● Exercise task 1: Can you reproduce the listing from the line containing "common name: Audubon's shearwater" down to the last line of the listing, including both of those lines?

● Extract:
They were five wickets down, and there was little to worry about. In Alex Carey and Cameron Green, Australia had a wicketkeeper coming off a fine 93 in the last game and a generational all-round talent together at the crease. Naseem Shah might have been at his quickest, meanest best, but there was only so long he could keep up in these unforgivingly hot conditions. Besides, Australia might have lost five batters, but the idea that Pakistan were into the tail was exceedingly premature.
And so it proved. Green scored 79, Carey 67, and all notions of a quick collapse were dismissed. They put on 391, a first-innings score that's never resulted in an Australian Test defeat against Pakistan, and the hosts were left to grind once more.
Pakistan were five wickets down, and the sickening panic engulfing the Gaddafi Stadium felt fully justified. It's Pakistan Day, a national holiday, and so for a Test held from Monday to Friday, today inevitably drew the biggest crowd. Today, when the sun disappeared behind a blanket of clouds and a fresh evening breeze began to blow just as Mitchell Starc and Pat Cummins began their merciless assault on Pakistan's lower order.
Pakistan had an allrounder who, until as recently as the Karachi Test, boasted a superior batting average to Green's, but Faheem Ashraf wasn't out there. So, when Starc blew through Fawad Alam's and Mohammad Rizwan's defences in quick succession, the squinting crowd saw Sajid Khan shuffling out to join Babar Azam in the middle. Sajid might have a first-class hundred, but Khyber Pakhtunkhwa in the Quaid-e-Azam Trophy don't often face bowlers of Cummins' pace and accuracy.

● Data shown:
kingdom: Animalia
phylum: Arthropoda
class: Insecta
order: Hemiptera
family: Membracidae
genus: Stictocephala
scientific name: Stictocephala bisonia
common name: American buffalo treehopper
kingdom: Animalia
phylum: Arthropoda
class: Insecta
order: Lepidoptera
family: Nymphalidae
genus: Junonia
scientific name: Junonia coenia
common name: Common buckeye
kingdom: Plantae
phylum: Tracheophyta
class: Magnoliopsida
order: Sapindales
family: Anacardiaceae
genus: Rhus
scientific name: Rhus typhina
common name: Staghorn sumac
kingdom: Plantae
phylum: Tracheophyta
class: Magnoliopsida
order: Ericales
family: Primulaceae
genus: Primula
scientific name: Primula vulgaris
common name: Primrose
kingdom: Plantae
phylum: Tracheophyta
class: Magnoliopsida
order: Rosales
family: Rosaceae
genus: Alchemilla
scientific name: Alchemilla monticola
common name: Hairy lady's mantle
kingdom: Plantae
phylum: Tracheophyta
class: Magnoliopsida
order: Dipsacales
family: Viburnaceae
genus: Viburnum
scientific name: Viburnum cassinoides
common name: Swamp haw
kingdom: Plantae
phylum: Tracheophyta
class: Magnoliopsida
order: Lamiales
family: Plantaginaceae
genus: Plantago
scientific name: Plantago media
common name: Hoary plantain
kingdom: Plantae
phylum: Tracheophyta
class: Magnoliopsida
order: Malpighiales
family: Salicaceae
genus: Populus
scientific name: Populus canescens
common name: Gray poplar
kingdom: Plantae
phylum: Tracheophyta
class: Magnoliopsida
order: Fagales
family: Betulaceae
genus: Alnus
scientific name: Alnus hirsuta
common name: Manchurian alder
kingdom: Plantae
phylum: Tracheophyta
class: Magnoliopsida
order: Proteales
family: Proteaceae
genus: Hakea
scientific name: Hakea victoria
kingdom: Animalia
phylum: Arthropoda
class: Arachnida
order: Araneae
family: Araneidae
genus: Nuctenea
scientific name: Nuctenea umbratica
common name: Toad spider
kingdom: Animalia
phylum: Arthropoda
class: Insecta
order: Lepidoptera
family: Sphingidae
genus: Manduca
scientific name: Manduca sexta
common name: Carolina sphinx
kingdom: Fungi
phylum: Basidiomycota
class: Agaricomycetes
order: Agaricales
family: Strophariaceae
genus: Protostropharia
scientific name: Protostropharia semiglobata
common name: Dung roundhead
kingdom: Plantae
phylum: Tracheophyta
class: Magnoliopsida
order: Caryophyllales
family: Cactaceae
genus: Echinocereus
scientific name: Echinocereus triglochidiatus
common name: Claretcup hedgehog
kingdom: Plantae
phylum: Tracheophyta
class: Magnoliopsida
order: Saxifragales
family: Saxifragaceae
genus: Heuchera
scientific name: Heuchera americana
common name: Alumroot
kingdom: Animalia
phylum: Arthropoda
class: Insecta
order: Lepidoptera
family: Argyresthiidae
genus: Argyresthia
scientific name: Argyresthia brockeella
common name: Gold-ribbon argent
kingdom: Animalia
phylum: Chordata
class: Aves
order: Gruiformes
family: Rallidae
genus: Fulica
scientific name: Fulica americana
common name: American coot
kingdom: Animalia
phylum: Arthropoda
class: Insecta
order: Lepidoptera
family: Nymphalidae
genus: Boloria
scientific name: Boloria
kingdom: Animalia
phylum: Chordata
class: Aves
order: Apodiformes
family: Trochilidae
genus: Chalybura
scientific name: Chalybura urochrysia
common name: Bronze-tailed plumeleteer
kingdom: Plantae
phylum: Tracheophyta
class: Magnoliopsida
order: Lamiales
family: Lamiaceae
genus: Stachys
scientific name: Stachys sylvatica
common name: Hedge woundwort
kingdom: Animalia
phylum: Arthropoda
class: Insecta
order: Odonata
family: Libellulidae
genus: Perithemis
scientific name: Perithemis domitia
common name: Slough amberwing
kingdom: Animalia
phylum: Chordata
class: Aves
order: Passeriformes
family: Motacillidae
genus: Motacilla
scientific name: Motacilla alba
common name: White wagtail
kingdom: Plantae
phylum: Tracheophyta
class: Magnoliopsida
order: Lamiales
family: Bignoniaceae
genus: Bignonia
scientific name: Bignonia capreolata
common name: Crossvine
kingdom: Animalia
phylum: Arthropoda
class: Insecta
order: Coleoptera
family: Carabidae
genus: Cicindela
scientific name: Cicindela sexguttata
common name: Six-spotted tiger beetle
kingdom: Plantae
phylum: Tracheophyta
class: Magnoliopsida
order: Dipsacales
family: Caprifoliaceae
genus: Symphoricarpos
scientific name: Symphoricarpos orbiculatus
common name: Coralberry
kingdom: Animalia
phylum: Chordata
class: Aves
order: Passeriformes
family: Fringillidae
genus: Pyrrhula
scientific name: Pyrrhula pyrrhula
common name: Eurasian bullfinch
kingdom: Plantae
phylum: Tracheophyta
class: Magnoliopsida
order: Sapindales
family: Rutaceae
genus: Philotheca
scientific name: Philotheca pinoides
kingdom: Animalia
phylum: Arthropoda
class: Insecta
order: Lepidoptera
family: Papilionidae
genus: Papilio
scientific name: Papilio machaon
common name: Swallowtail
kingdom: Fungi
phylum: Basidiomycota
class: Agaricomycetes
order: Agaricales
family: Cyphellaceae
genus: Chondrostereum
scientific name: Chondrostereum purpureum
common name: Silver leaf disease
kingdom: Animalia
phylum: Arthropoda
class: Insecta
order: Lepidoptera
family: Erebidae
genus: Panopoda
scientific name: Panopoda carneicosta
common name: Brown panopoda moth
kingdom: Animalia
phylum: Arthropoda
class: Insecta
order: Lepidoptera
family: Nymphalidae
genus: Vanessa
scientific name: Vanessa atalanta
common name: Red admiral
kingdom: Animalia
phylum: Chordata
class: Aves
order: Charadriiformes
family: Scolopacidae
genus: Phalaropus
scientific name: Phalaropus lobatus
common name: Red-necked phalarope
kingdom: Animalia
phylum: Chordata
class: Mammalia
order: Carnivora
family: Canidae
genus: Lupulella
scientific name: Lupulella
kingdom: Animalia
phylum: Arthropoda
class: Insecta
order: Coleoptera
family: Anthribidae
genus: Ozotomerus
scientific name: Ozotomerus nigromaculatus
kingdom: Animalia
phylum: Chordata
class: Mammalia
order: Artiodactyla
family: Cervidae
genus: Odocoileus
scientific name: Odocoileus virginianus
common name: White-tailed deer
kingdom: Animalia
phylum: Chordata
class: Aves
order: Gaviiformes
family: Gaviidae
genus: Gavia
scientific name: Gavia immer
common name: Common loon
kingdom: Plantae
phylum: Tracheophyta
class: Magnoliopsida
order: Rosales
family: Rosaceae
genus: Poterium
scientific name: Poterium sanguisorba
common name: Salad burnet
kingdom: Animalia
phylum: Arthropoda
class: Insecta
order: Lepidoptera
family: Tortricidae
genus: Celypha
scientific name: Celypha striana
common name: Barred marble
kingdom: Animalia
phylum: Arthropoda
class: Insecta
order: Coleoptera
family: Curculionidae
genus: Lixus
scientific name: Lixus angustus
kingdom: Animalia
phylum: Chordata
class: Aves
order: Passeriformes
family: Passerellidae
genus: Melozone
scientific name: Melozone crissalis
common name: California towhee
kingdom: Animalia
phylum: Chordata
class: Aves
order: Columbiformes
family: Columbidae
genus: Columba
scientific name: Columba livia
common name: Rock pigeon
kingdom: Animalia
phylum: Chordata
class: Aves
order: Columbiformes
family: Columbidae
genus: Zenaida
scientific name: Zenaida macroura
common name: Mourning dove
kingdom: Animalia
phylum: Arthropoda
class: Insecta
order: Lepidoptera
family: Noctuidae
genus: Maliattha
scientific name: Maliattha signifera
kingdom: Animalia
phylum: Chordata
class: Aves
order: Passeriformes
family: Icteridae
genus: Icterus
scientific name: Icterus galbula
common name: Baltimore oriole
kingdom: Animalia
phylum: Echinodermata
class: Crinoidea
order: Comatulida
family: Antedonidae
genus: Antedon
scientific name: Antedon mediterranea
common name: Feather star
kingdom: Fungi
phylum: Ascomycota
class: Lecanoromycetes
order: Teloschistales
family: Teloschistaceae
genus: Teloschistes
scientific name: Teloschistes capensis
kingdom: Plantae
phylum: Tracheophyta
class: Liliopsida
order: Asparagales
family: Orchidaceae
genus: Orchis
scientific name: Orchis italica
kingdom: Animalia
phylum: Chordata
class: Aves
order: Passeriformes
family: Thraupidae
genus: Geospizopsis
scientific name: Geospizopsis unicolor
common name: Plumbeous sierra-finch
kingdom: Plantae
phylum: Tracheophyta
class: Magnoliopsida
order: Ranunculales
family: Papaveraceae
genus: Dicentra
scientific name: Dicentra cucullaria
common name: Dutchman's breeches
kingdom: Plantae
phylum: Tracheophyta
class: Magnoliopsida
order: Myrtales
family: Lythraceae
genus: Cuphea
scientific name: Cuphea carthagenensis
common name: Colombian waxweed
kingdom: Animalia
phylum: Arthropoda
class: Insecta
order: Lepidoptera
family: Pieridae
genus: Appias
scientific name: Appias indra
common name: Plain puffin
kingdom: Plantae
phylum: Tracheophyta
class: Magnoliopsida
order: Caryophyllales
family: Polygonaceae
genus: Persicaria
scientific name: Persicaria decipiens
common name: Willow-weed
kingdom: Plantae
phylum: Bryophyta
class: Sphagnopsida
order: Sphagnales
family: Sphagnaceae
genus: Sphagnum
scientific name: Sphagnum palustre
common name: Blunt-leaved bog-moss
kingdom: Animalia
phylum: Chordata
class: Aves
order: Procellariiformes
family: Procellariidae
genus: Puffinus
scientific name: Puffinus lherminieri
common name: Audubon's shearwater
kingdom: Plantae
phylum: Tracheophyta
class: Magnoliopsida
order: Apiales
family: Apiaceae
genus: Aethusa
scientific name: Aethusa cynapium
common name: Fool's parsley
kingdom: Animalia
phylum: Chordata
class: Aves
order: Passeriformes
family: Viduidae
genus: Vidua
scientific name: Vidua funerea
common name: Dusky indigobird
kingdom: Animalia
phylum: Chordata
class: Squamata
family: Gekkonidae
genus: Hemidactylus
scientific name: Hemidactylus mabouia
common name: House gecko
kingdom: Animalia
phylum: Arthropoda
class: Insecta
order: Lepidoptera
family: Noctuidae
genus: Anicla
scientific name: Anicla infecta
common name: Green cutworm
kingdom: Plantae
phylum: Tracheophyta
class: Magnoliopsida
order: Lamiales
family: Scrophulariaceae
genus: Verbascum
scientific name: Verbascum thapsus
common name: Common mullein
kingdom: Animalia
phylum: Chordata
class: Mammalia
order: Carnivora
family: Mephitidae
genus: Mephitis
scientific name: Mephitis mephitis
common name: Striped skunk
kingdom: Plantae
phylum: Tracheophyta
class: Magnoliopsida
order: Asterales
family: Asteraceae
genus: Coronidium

● Exercise task 2: In the cricket report, can you write out everything from "Pakistan were five" down to "Pakistan's lower order." again, with "Gaddafi Stadium" swapped for "National Stadium"?

● Correct answer 1:
common name: Audubon's shearwater
kingdom: Plantae
phylum: Tracheophyta
class: Magnoliopsida
order: Apiales
family: Apiaceae
genus: Aethusa
scientific name: Aethusa cynapium
common name: Fool's parsley
kingdom: Animalia
phylum: Chordata
class: Aves
order: Passeriformes
family: Viduidae
genus: Vidua
scientific name: Vidua funerea
common name: Dusky indigobird
kingdom: Animalia
phylum: Chordata
class: Squamata
family: Gekkonidae
genus: Hemidactylus
scientific name: Hemidactylus mabouia
common name: House gecko
kingdom: Animalia
phylum: Arthropoda
class: Insecta
order: Lepidoptera
family: Noctuidae
genus: Anicla
scientific name: Anicla infecta
common name: Green cutworm
kingdom: Plantae
phylum: Tracheophyta
class: Magnoliopsida
order: Lamiales
family: Scrophulariaceae
genus: Verbascum
scientific name: Verbascum thapsus
common name: Common mullein
kingdom: Animalia
phylum: Chordata
class: Mammalia
order: Carnivora
family: Mephitidae
genus: Mephitis
scientific name: Mephitis mephitis
common name: Striped skunk
kingdom: Plantae
phylum: Tracheophyta
class: Magnoliopsida
order: Asterales
family: Asteraceae
genus: Coronidium

● Correct answer 2:
Pakistan were five wickets down, and the sickening panic engulfing the National Stadium felt fully justified. It's Pakistan Day, a national holiday, and so for a Test held from Monday to Friday, today inevitably drew the biggest crowd. Today, when the sun disappeared behind a blanket of clouds and a fresh evening breeze began to blow just as Mitchell Starc and Pat Cummins began their merciless assault on Pakistan's lower order.